EXCERPTED RECORDS section start

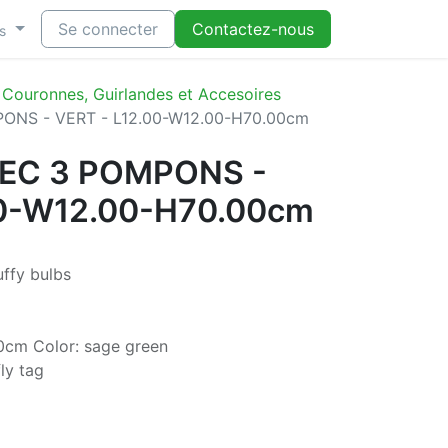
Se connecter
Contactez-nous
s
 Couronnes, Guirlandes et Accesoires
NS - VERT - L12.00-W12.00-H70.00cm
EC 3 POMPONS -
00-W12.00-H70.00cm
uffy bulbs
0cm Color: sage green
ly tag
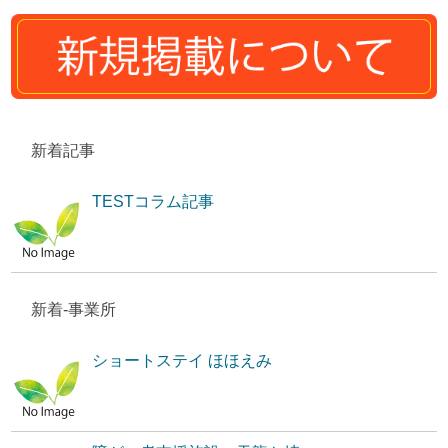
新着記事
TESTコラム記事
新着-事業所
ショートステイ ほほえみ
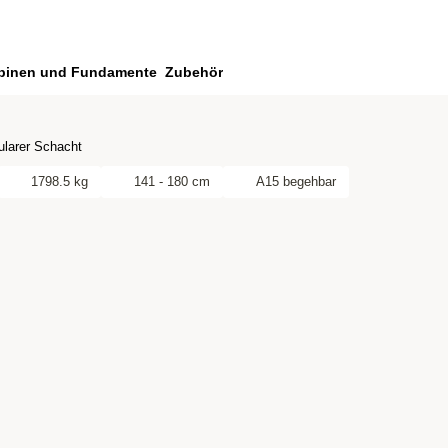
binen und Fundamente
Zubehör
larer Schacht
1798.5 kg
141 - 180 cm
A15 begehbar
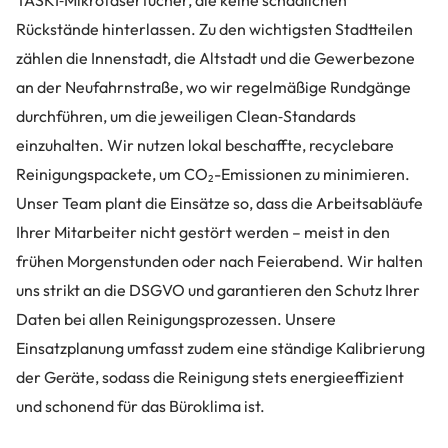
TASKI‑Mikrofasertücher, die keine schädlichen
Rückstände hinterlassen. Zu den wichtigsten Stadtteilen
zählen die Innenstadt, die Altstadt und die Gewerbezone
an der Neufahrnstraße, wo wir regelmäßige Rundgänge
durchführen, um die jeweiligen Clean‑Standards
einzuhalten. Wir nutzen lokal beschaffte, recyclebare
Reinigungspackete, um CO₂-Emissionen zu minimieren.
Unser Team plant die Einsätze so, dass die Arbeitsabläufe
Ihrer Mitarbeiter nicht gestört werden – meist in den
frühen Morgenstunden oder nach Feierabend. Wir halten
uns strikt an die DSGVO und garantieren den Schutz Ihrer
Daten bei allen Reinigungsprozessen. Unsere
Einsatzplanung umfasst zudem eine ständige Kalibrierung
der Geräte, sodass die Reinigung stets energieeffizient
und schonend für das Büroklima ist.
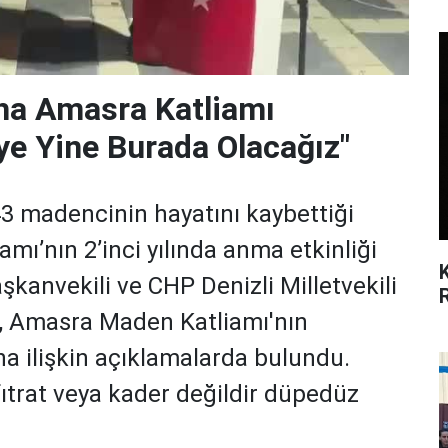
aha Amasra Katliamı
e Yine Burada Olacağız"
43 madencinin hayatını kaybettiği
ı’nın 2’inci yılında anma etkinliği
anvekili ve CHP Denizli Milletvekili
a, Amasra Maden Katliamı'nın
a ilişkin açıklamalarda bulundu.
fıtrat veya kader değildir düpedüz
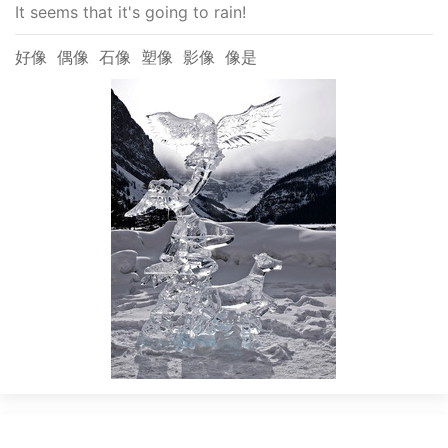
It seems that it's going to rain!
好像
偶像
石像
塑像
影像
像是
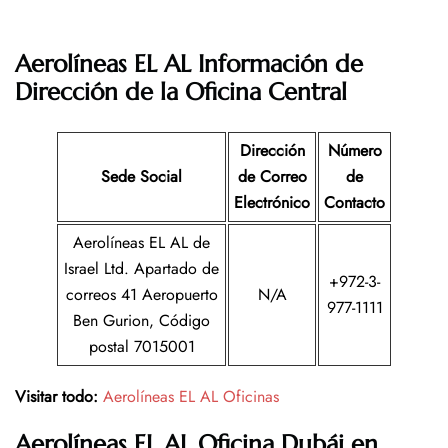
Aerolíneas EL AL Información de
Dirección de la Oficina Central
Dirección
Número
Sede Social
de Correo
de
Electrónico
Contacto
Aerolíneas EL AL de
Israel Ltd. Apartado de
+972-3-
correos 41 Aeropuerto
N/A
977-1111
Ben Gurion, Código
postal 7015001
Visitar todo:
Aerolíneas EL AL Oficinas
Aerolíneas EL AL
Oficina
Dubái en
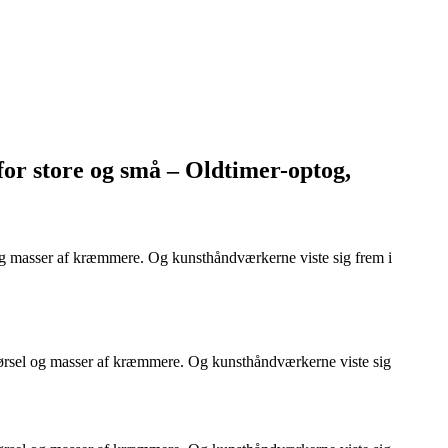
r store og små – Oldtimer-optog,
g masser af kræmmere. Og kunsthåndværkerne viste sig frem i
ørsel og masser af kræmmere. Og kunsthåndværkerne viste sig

EXCERPTED RECORDS section end

TASK REQUIREMENTS:
Return the material in full and unaltered, minus its pictures.

FINISHED EXERCISE:
Se connecter
Contactez-nous
s
 Couronnes, Guirlandes et Accesoires
NS - VERT - L12.00-W12.00-H70.00cm
EC 3 POMPONS -
00-W12.00-H70.00cm
uffy bulbs
0cm Color: sage green
ly tag
新着記事
TESTコラム記事
新着-事業所
ショートステイ ほほえみ
binen und Fundamente
Zubehör
larer Schacht
1798.5 kg
141 - 180 cm
A15 begehbar
TASKI‑Mikrofasertücher, die keine schädlichen
Rückstände hinterlassen. Zu den wichtigsten Stadtteilen
zählen die Innenstadt, die Altstadt und die Gewerbezone
an der Neufahrnstraße, wo wir regelmäßige Rundgänge
durchführen, um die jeweiligen Clean‑Standards
einzuhalten. Wir nutzen lokal beschaffte, recyclebare
Reinigungspackete, um CO₂-Emissionen zu minimieren.
Unser Team plant die Einsätze so, dass die Arbeitsabläufe
Ihrer Mitarbeiter nicht gestört werden – meist in den
frühen Morgenstunden oder nach Feierabend. Wir halten
uns strikt an die DSGVO und garantieren den Schutz Ihrer
Daten bei allen Reinigungsprozessen. Unsere
Einsatzplanung umfasst zudem eine ständige Kalibrierung
der Geräte, sodass die Reinigung stets energieeffizient
und schonend für das Büroklima ist.
aha Amasra Katliamı
e Yine Burada Olacağız"
43 madencinin hayatını kaybettiği
ı’nın 2’inci yılında anma etkinliği
anvekili ve CHP Denizli Milletvekili
a, Amasra Maden Katliamı'nın
a ilişkin açıklamalarda bulundu.
fıtrat veya kader değildir düpedüz
It seems that it's going to rain!
好像
偶像
石像
塑像
影像
像是
Aerolíneas EL AL Información de
Dirección de la Oficina Central
Dirección
Número
Sede Social
de Correo
de
Electrónico
Contacto
Aerolíneas EL AL de
Israel Ltd. Apartado de
+972-3-
correos 41 Aeropuerto
N/A
977-1111
Ben Gurion, Código
postal 7015001
Visitar todo:
Aerolíneas EL AL Oficinas
Aerolíneas EL AL
Oficina
Dubái en
r store og små – Oldtimer-optog,
g masser af kræmmere. Og kunsthåndværkerne viste sig frem i
ørsel og masser af kræmmere. Og kunsthåndværkerne viste sig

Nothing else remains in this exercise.